# Other Aquarium Forums > Freshwater Fauna >  Where to buy CHILLIE RASBORA

## bluebubbles

Seaview has lots of spotted rasbora (not chillie red variety). I hardly see them in LFS. Anyone came across? Planning to get a dozen.

----------


## jackychun

You can find it at Green Chapter, Macpherson. I saw it last time I visited. Can call or message them before you come to confirm. 
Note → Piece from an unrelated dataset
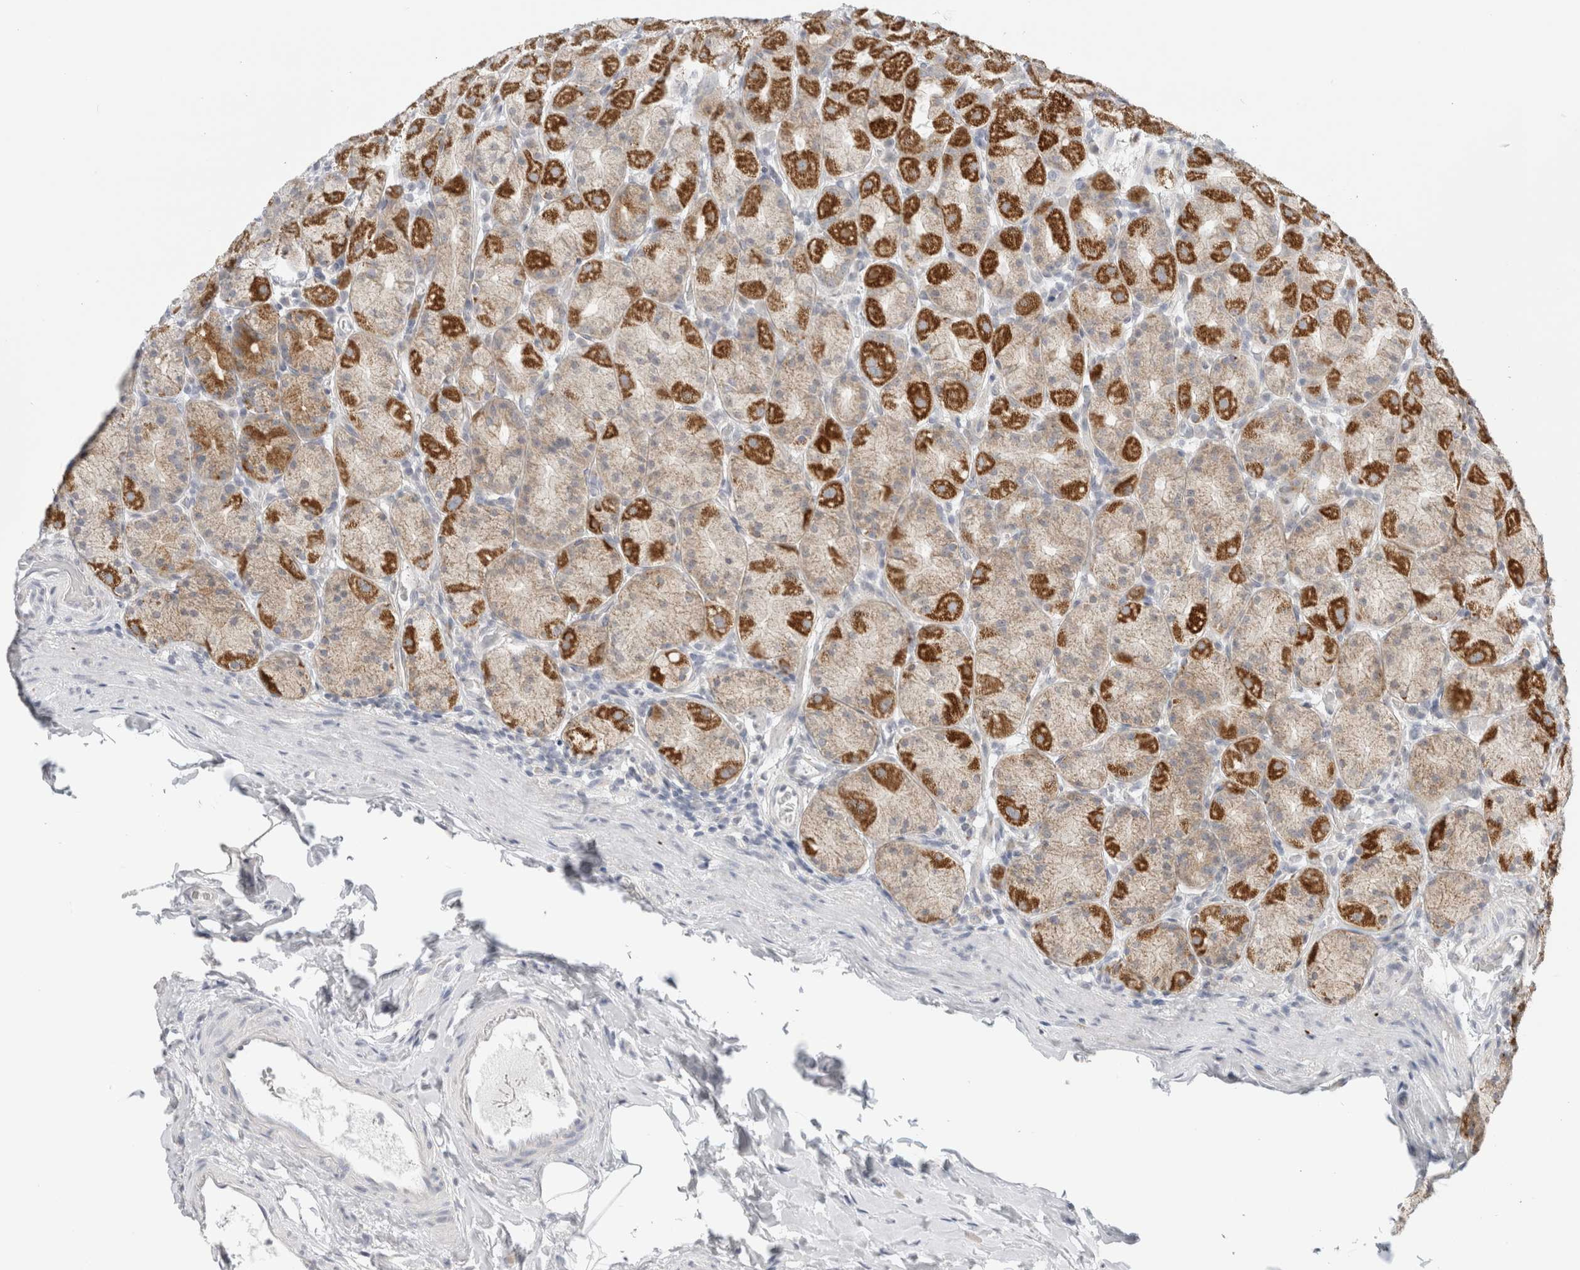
{"staining": {"intensity": "strong", "quantity": "25%-75%", "location": "cytoplasmic/membranous"}, "tissue": "stomach", "cell_type": "Glandular cells", "image_type": "normal", "snomed": [{"axis": "morphology", "description": "Normal tissue, NOS"}, {"axis": "topography", "description": "Stomach, upper"}], "caption": "Glandular cells demonstrate high levels of strong cytoplasmic/membranous expression in about 25%-75% of cells in unremarkable human stomach.", "gene": "FAHD1", "patient": {"sex": "male", "age": 68}}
Sent from my iPhone using Tapatalk

----------


## bluebubbles

> You can find it at Green Chapter, Macpherson. I saw it last time I visited. Can call or message them before you come to confirm. 
> 
> 
> Sent from my iPhone using Tapatalk


OK, thank, didn't see them having it at Farmway, will try Macpherson but price will generally be a on high side there, i think. Years ago, I bought $8 for 10 pcs at Y618.

----------


## Bracehero

They sell Chilli rasbora st C328 aquarium at Clementi. One for $0.80


Sent from my iPhone using Tapatalk

----------


## shoelevy

pretty sure I've seen at Green chapter. call to check for stock before heading down.

----------


## Goalkeeper

Sometimes Seaview carry them too.

----------


## zep_betta

if you like online shopping, fish bazaar carries them sometimes.

----------